> [What is required]: Reproduce the following lines exactly, starting at the first line of the records and stopping after the line that contains "v(-14.54, 3.45) *". Include both of those lines.

──────── Provided information ────────

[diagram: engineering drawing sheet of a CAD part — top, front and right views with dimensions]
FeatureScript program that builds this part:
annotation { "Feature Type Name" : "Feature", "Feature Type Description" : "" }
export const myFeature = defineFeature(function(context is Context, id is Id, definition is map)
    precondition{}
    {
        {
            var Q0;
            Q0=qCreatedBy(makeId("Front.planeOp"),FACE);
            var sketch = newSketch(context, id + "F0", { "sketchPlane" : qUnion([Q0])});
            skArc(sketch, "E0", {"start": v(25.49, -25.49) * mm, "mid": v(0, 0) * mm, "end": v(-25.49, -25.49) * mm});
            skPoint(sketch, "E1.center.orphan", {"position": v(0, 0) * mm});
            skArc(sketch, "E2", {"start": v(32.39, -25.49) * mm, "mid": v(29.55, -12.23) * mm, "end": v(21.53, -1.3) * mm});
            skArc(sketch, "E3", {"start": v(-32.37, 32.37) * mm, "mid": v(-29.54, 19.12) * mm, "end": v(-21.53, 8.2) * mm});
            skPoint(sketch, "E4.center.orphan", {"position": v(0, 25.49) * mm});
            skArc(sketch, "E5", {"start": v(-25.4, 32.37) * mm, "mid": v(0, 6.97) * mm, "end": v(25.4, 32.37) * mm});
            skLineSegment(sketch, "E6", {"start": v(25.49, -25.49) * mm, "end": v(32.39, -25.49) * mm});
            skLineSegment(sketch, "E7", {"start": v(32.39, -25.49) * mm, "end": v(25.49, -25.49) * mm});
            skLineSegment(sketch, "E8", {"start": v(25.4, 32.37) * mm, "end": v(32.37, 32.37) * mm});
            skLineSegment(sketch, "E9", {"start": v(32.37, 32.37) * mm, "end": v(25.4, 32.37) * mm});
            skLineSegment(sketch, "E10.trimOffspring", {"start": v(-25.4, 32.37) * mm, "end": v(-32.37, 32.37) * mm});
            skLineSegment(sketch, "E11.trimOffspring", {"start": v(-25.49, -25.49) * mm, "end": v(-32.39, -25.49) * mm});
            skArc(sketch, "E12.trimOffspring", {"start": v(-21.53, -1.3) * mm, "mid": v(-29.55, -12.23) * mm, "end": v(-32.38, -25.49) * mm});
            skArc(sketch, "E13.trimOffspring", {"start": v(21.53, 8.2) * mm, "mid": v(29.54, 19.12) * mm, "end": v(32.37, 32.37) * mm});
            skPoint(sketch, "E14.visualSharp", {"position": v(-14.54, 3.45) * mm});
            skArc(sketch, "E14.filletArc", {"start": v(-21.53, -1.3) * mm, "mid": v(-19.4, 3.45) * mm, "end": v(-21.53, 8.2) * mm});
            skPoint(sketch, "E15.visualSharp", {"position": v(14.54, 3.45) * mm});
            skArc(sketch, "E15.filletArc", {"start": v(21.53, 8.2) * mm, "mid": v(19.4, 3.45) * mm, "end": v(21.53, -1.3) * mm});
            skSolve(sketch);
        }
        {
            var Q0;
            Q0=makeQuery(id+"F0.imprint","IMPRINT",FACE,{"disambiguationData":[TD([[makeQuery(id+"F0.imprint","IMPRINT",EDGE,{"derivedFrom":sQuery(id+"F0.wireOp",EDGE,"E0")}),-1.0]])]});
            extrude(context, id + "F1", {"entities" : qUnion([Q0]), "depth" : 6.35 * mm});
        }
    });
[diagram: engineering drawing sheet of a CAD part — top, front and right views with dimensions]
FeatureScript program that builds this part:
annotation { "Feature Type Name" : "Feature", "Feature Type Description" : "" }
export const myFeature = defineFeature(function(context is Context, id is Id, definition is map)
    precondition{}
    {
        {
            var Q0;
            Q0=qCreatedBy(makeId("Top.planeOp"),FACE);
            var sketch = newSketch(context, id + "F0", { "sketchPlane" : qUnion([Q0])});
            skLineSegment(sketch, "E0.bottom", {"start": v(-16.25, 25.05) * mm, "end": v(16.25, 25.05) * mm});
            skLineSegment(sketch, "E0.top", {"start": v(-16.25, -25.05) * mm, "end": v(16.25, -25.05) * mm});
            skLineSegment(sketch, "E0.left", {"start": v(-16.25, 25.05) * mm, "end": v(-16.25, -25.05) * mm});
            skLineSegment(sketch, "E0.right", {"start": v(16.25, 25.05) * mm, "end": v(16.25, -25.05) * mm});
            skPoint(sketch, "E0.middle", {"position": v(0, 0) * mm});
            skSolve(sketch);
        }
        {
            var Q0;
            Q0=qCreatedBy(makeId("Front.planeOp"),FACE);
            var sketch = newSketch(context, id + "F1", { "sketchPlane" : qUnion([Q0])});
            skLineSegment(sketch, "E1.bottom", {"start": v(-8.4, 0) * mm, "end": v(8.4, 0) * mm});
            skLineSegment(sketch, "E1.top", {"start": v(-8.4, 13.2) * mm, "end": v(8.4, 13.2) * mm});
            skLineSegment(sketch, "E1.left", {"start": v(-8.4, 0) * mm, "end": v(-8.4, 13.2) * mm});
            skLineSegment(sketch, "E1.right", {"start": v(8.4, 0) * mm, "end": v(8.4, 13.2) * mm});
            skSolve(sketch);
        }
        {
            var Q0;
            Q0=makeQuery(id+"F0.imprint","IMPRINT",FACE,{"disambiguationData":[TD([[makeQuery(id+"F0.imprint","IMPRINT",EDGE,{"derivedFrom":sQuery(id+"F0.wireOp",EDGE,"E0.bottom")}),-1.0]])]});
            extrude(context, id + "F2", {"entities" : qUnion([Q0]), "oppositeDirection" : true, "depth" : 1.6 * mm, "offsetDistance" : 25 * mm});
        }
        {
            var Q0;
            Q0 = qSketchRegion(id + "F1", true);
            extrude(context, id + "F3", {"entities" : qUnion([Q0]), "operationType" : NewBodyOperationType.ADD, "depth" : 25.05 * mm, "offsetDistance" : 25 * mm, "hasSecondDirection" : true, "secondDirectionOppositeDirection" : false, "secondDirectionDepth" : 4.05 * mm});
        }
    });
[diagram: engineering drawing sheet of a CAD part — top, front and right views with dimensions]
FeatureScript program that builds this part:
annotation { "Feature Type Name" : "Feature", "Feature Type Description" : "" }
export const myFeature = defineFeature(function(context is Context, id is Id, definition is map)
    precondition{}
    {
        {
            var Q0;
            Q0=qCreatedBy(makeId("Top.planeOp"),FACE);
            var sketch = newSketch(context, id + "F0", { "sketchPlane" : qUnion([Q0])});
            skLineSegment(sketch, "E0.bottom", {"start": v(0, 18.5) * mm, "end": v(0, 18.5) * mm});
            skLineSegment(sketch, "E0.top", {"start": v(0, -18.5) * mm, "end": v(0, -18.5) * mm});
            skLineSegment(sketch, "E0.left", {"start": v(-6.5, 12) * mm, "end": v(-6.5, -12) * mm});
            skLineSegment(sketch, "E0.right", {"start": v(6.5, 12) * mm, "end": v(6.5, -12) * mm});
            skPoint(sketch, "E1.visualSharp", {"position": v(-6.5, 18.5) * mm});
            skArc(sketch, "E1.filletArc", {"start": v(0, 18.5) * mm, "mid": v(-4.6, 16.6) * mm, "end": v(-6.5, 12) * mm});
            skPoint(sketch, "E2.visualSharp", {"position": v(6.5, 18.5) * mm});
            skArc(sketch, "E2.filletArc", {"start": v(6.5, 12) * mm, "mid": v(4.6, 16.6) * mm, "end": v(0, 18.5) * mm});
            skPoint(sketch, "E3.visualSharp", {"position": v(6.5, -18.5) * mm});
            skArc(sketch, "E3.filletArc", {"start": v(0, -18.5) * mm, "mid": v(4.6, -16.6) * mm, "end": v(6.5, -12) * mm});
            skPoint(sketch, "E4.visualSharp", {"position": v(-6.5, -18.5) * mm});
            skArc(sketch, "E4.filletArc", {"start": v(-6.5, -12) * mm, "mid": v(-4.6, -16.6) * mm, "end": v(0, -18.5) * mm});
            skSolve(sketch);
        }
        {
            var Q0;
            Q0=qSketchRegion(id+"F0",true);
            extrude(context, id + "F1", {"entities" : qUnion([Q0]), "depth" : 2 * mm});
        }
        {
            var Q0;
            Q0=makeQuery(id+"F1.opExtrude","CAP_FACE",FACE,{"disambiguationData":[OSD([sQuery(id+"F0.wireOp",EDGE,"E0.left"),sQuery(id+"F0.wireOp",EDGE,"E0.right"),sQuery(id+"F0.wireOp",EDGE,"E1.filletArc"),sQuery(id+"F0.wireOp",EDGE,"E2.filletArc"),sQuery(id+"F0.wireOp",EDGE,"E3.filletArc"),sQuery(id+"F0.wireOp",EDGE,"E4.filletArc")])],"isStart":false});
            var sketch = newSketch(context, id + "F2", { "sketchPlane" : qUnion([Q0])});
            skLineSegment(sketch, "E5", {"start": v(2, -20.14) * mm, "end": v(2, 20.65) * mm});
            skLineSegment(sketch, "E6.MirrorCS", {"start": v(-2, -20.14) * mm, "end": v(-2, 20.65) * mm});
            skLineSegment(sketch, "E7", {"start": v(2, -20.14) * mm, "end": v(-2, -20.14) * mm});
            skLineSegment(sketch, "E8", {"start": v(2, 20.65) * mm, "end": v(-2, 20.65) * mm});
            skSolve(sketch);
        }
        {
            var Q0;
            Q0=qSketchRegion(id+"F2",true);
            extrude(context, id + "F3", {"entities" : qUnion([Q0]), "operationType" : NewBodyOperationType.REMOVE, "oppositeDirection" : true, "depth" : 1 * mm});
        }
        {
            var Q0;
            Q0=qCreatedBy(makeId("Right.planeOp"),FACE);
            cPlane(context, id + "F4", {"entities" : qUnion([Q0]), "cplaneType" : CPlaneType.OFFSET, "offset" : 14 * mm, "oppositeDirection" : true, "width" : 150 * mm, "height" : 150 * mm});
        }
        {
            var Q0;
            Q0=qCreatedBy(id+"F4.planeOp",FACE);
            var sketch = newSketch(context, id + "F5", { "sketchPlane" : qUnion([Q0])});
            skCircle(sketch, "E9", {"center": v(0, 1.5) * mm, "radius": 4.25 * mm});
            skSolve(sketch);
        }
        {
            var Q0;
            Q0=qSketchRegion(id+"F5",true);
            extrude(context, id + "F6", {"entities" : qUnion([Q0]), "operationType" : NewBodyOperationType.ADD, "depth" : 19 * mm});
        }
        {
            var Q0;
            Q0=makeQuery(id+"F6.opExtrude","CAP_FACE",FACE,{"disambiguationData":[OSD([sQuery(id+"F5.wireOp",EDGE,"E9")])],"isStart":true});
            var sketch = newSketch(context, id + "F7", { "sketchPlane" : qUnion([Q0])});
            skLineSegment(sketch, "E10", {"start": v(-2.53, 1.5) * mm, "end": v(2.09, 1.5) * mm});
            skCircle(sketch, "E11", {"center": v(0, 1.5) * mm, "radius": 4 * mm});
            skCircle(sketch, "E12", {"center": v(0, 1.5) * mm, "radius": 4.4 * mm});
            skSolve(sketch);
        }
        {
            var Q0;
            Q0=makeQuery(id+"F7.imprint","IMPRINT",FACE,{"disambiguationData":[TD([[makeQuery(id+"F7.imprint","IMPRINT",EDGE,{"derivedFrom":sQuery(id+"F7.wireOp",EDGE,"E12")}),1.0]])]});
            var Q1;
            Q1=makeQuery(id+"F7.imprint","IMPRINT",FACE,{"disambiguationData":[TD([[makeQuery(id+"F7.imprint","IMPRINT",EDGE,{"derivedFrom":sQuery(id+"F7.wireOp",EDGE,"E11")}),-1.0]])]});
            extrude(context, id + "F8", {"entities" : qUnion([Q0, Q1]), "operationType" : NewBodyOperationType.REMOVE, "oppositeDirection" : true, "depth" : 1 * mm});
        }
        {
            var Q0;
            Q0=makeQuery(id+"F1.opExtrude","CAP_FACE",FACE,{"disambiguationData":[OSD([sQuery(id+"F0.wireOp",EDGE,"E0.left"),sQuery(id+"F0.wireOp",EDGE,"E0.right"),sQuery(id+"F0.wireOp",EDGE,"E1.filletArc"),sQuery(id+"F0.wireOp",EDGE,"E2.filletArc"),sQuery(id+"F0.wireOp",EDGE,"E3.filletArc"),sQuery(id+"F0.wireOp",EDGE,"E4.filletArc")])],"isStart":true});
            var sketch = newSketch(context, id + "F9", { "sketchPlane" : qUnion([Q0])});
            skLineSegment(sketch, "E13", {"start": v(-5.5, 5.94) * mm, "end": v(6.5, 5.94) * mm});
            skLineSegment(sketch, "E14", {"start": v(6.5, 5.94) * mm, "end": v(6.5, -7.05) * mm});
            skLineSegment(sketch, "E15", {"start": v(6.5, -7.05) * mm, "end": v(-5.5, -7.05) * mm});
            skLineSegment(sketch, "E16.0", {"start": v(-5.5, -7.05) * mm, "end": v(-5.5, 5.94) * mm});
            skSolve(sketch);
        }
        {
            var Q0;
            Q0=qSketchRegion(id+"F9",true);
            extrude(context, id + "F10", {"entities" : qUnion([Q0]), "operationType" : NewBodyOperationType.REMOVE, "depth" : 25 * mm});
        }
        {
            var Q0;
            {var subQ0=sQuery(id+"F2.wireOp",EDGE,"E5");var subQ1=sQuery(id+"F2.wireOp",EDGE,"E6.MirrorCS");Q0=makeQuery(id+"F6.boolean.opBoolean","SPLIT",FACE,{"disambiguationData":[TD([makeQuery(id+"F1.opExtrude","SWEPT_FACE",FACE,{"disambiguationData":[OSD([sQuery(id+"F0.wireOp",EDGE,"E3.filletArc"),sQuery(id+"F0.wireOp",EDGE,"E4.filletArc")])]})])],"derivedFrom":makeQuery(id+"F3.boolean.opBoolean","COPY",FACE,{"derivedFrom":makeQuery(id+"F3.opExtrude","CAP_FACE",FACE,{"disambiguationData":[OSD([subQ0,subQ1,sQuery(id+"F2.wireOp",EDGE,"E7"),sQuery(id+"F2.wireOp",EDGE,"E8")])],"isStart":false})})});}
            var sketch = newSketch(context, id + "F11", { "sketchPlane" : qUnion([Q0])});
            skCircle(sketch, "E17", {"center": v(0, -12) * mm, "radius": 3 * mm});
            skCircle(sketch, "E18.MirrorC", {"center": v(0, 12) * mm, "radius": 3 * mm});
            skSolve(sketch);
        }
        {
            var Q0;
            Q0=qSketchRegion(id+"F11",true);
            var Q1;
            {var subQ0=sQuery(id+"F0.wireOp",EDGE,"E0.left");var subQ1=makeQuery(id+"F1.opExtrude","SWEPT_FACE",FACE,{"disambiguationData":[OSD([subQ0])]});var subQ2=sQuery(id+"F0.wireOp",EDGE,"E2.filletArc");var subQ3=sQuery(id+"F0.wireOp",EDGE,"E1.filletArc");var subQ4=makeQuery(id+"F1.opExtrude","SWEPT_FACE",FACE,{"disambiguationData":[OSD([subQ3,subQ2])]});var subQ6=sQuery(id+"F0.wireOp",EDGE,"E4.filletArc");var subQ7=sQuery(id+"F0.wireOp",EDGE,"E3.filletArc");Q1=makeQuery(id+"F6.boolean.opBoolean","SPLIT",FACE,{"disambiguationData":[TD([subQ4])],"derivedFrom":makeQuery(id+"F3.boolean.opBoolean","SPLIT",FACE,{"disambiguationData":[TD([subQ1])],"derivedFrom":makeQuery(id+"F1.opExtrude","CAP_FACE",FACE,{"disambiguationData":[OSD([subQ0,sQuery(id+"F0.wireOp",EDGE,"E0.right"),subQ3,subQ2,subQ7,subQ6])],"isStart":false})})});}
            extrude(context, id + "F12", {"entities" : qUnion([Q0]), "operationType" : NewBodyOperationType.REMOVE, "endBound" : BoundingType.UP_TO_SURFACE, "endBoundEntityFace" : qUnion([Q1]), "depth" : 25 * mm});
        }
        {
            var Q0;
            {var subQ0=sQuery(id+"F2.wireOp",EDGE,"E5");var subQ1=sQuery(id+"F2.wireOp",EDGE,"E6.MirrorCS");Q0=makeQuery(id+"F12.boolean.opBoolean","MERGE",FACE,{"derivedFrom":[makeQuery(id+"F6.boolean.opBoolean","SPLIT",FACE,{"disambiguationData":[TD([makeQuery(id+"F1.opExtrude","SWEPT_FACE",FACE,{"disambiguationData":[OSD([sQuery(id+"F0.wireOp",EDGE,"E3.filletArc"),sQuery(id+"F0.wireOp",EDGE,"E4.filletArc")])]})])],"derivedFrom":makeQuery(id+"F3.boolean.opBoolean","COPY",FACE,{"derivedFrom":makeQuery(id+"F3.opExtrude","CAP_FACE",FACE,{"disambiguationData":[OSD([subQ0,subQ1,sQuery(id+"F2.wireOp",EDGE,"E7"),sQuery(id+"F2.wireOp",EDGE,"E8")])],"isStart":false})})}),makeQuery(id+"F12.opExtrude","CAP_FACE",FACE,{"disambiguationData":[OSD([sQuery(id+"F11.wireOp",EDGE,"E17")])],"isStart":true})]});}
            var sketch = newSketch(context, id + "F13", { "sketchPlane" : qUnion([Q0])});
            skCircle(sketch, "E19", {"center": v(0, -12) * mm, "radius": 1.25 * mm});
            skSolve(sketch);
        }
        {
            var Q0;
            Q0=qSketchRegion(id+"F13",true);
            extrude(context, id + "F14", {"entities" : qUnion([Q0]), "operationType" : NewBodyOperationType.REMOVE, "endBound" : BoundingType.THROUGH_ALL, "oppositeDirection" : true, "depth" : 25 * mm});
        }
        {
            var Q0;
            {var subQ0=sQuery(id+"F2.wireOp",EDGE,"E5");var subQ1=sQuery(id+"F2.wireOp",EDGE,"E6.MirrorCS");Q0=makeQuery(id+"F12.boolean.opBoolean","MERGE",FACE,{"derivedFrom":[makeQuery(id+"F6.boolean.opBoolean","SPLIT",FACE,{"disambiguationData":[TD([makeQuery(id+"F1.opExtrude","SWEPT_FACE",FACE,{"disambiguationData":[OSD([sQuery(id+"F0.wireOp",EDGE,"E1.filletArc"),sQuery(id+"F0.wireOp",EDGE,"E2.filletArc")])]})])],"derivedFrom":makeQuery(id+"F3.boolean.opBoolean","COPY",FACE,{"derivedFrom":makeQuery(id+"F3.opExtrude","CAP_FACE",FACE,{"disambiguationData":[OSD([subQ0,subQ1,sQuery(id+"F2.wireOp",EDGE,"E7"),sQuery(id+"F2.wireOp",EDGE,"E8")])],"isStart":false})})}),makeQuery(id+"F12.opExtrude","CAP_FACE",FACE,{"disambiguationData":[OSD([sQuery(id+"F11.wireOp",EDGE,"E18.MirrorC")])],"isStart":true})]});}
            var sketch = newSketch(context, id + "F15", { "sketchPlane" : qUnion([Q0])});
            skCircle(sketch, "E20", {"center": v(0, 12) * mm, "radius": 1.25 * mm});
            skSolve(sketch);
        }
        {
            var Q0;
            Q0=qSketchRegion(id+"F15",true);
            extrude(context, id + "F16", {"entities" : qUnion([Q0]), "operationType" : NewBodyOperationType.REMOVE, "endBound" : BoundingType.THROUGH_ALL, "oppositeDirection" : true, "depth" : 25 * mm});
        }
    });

────────

> [Worked answer]:
[diagram: engineering drawing sheet of a CAD part — top, front and right views with dimensions]
FeatureScript program that builds this part:
annotation { "Feature Type Name" : "Feature", "Feature Type Description" : "" }
export const myFeature = defineFeature(function(context is Context, id is Id, definition is map)
    precondition{}
    {
        {
            var Q0;
            Q0=qCreatedBy(makeId("Front.planeOp"),FACE);
            var sketch = newSketch(context, id + "F0", { "sketchPlane" : qUnion([Q0])});
            skArc(sketch, "E0", {"start": v(25.49, -25.49) * mm, "mid": v(0, 0) * mm, "end": v(-25.49, -25.49) * mm});
            skPoint(sketch, "E1.center.orphan", {"position": v(0, 0) * mm});
            skArc(sketch, "E2", {"start": v(32.39, -25.49) * mm, "mid": v(29.55, -12.23) * mm, "end": v(21.53, -1.3) * mm});
            skArc(sketch, "E3", {"start": v(-32.37, 32.37) * mm, "mid": v(-29.54, 19.12) * mm, "end": v(-21.53, 8.2) * mm});
            skPoint(sketch, "E4.center.orphan", {"position": v(0, 25.49) * mm});
            skArc(sketch, "E5", {"start": v(-25.4, 32.37) * mm, "mid": v(0, 6.97) * mm, "end": v(25.4, 32.37) * mm});
            skLineSegment(sketch, "E6", {"start": v(25.49, -25.49) * mm, "end": v(32.39, -25.49) * mm});
            skLineSegment(sketch, "E7", {"start": v(32.39, -25.49) * mm, "end": v(25.49, -25.49) * mm});
            skLineSegment(sketch, "E8", {"start": v(25.4, 32.37) * mm, "end": v(32.37, 32.37) * mm});
            skLineSegment(sketch, "E9", {"start": v(32.37, 32.37) * mm, "end": v(25.4, 32.37) * mm});
            skLineSegment(sketch, "E10.trimOffspring", {"start": v(-25.4, 32.37) * mm, "end": v(-32.37, 32.37) * mm});
            skLineSegment(sketch, "E11.trimOffspring", {"start": v(-25.49, -25.49) * mm, "end": v(-32.39, -25.49) * mm});
            skArc(sketch, "E12.trimOffspring", {"start": v(-21.53, -1.3) * mm, "mid": v(-29.55, -12.23) * mm, "end": v(-32.38, -25.49) * mm});
            skArc(sketch, "E13.trimOffspring", {"start": v(21.53, 8.2) * mm, "mid": v(29.54, 19.12) * mm, "end": v(32.37, 32.37) * mm});
            skPoint(sketch, "E14.visualSharp", {"position": v(-14.54, 3.45) * mm});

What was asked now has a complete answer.